++++ Material shown ++++
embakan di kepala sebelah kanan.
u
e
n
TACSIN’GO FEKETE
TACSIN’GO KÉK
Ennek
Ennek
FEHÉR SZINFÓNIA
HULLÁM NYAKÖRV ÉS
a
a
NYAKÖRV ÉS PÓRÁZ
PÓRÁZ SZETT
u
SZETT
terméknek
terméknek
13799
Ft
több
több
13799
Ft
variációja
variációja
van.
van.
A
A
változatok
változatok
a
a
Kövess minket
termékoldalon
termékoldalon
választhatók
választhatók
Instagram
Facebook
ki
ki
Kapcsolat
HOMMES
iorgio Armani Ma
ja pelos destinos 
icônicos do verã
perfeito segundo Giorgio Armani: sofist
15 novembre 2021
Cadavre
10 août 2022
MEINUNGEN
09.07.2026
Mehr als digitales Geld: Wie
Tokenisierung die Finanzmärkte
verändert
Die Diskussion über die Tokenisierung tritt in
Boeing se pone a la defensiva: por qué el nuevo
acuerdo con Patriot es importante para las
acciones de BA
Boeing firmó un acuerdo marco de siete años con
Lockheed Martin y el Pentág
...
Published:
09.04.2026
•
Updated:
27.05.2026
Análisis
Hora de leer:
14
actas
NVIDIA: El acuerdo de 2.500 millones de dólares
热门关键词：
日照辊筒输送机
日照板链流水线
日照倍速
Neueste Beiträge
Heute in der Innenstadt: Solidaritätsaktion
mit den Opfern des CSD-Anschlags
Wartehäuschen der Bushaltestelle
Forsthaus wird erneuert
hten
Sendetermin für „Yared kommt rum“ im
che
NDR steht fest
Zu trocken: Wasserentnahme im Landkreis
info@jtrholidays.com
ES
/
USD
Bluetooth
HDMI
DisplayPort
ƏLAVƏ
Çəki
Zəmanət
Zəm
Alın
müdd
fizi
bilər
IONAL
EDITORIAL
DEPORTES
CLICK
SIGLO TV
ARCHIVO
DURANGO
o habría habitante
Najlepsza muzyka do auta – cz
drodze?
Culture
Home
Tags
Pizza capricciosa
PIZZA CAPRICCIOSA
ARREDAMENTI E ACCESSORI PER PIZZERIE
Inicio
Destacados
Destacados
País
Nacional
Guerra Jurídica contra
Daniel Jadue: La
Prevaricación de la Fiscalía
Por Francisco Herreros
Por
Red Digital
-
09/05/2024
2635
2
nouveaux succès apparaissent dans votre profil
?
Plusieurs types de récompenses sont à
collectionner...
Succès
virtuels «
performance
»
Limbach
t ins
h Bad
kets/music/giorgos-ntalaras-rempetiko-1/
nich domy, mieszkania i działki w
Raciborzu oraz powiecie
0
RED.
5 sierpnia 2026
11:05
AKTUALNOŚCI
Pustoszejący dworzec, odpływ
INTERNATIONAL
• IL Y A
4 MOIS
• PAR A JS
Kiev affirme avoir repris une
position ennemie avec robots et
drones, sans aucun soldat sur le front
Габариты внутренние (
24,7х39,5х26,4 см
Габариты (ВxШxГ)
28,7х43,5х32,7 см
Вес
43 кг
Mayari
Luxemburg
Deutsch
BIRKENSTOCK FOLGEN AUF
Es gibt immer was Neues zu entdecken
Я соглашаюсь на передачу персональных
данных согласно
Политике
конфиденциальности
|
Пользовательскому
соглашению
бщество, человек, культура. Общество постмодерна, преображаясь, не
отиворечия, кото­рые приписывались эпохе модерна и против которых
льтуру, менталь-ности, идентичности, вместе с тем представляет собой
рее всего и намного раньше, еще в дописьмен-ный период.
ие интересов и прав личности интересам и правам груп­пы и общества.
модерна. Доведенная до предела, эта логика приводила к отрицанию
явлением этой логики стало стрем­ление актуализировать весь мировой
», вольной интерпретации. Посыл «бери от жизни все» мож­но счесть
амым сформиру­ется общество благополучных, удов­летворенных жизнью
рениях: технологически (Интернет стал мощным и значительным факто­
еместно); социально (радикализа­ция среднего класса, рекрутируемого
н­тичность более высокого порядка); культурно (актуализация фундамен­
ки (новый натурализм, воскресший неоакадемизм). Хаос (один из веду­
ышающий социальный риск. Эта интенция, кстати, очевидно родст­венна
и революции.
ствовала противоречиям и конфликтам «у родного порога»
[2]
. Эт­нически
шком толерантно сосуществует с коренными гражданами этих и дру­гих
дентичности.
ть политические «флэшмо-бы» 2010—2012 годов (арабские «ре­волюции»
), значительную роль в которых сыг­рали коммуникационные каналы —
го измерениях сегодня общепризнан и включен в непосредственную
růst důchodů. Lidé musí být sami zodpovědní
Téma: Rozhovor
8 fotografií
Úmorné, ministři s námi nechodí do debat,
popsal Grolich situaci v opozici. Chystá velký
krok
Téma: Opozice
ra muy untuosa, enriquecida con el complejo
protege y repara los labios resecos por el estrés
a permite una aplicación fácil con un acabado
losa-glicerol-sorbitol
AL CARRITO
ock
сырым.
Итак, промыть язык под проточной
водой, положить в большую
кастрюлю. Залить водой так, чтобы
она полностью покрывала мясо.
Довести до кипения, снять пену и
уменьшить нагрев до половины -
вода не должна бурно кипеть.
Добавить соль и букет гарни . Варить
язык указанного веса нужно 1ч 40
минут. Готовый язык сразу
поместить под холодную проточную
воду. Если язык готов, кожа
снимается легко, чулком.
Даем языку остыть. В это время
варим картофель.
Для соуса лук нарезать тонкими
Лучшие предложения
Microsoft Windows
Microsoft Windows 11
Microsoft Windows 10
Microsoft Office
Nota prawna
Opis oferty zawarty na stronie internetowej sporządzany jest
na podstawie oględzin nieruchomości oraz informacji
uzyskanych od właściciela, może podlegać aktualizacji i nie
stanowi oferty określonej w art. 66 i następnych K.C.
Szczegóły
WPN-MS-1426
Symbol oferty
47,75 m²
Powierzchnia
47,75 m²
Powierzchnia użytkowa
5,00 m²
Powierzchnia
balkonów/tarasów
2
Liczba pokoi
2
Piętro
++++
- [What needs to be done]: Retype the entries exactly, please. Leave no line out.

- [Task answer]:
embakan di kepala sebelah kanan.
u
e
n
TACSIN’GO FEKETE
TACSIN’GO KÉK
Ennek
Ennek
FEHÉR SZINFÓNIA
HULLÁM NYAKÖRV ÉS
a
a
NYAKÖRV ÉS PÓRÁZ
PÓRÁZ SZETT
u
SZETT
terméknek
terméknek
13799
Ft
több
több
13799
Ft
variációja
variációja
van.
van.
A
A
változatok
változatok
a
a
Kövess minket
termékoldalon
termékoldalon
választhatók
választhatók
Instagram
Facebook
ki
ki
Kapcsolat
HOMMES
iorgio Armani Ma
ja pelos destinos 
icônicos do verã
perfeito segundo Giorgio Armani: sofist
15 novembre 2021
Cadavre
10 août 2022
MEINUNGEN
09.07.2026
Mehr als digitales Geld: Wie
Tokenisierung die Finanzmärkte
verändert
Die Diskussion über die Tokenisierung tritt in
Boeing se pone a la defensiva: por qué el nuevo
acuerdo con Patriot es importante para las
acciones de BA
Boeing firmó un acuerdo marco de siete años con
Lockheed Martin y el Pentág
...
Published:
09.04.2026
•
Updated:
27.05.2026
Análisis
Hora de leer:
14
actas
NVIDIA: El acuerdo de 2.500 millones de dólares
热门关键词：
日照辊筒输送机
日照板链流水线
日照倍速
Neueste Beiträge
Heute in der Innenstadt: Solidaritätsaktion
mit den Opfern des CSD-Anschlags
Wartehäuschen der Bushaltestelle
Forsthaus wird erneuert
hten
Sendetermin für „Yared kommt rum“ im
che
NDR steht fest
Zu trocken: Wasserentnahme im Landkreis
info@jtrholidays.com
ES
/
USD
Bluetooth
HDMI
DisplayPort
ƏLAVƏ
Çəki
Zəmanət
Zəm
Alın
müdd
fizi
bilər
IONAL
EDITORIAL
DEPORTES
CLICK
SIGLO TV
ARCHIVO
DURANGO
o habría habitante
Najlepsza muzyka do auta – cz
drodze?
Culture
Home
Tags
Pizza capricciosa
PIZZA CAPRICCIOSA
ARREDAMENTI E ACCESSORI PER PIZZERIE
Inicio
Destacados
Destacados
País
Nacional
Guerra Jurídica contra
Daniel Jadue: La
Prevaricación de la Fiscalía
Por Francisco Herreros
Por
Red Digital
-
09/05/2024
2635
2
nouveaux succès apparaissent dans votre profil
?
Plusieurs types de récompenses sont à
collectionner...
Succès
virtuels «
performance
»
Limbach
t ins
h Bad
kets/music/giorgos-ntalaras-rempetiko-1/
nich domy, mieszkania i działki w
Raciborzu oraz powiecie
0
RED.
5 sierpnia 2026
11:05
AKTUALNOŚCI
Pustoszejący dworzec, odpływ
INTERNATIONAL
• IL Y A
4 MOIS
• PAR A JS
Kiev affirme avoir repris une
position ennemie avec robots et
drones, sans aucun soldat sur le front
Габариты внутренние (
24,7х39,5х26,4 см
Габариты (ВxШxГ)
28,7х43,5х32,7 см
Вес
43 кг
Mayari
Luxemburg
Deutsch
BIRKENSTOCK FOLGEN AUF
Es gibt immer was Neues zu entdecken
Я соглашаюсь на передачу персональных
данных согласно
Политике
конфиденциальности
|
Пользовательскому
соглашению
бщество, человек, культура. Общество постмодерна, преображаясь, не
отиворечия, кото­рые приписывались эпохе модерна и против которых
льтуру, менталь-ности, идентичности, вместе с тем представляет собой
рее всего и намного раньше, еще в дописьмен-ный период.
ие интересов и прав личности интересам и правам груп­пы и общества.
модерна. Доведенная до предела, эта логика приводила к отрицанию
явлением этой логики стало стрем­ление актуализировать весь мировой
», вольной интерпретации. Посыл «бери от жизни все» мож­но счесть
амым сформиру­ется общество благополучных, удов­летворенных жизнью
рениях: технологически (Интернет стал мощным и значительным факто­
еместно); социально (радикализа­ция среднего класса, рекрутируемого
н­тичность более высокого порядка); культурно (актуализация фундамен­
ки (новый натурализм, воскресший неоакадемизм). Хаос (один из веду­
ышающий социальный риск. Эта интенция, кстати, очевидно родст­венна
и революции.
ствовала противоречиям и конфликтам «у родного порога»
[2]
. Эт­нически
шком толерантно сосуществует с коренными гражданами этих и дру­гих
дентичности.
ть политические «флэшмо-бы» 2010—2012 годов (арабские «ре­волюции»
), значительную роль в которых сыг­рали коммуникационные каналы —
го измерениях сегодня общепризнан и включен в непосредственную
růst důchodů. Lidé musí být sami zodpovědní
Téma: Rozhovor
8 fotografií
Úmorné, ministři s námi nechodí do debat,
popsal Grolich situaci v opozici. Chystá velký
krok
Téma: Opozice
ra muy untuosa, enriquecida con el complejo
protege y repara los labios resecos por el estrés
a permite una aplicación fácil con un acabado
losa-glicerol-sorbitol
AL CARRITO
ock
сырым.
Итак, промыть язык под проточной
водой, положить в большую
кастрюлю. Залить водой так, чтобы
она полностью покрывала мясо.
Довести до кипения, снять пену и
уменьшить нагрев до половины -
вода не должна бурно кипеть.
Добавить соль и букет гарни . Варить
язык указанного веса нужно 1ч 40
минут. Готовый язык сразу
поместить под холодную проточную
воду. Если язык готов, кожа
снимается легко, чулком.
Даем языку остыть. В это время
варим картофель.
Для соуса лук нарезать тонкими
Лучшие предложения
Microsoft Windows
Microsoft Windows 11
Microsoft Windows 10
Microsoft Office
Nota prawna
Opis oferty zawarty na stronie internetowej sporządzany jest
na podstawie oględzin nieruchomości oraz informacji
uzyskanych od właściciela, może podlegać aktualizacji i nie
stanowi oferty określonej w art. 66 i następnych K.C.
Szczegóły
WPN-MS-1426
Symbol oferty
47,75 m²
Powierzchnia
47,75 m²
Powierzchnia użytkowa
5,00 m²
Powierzchnia
balkonów/tarasów
2
Liczba pokoi
2
Piętro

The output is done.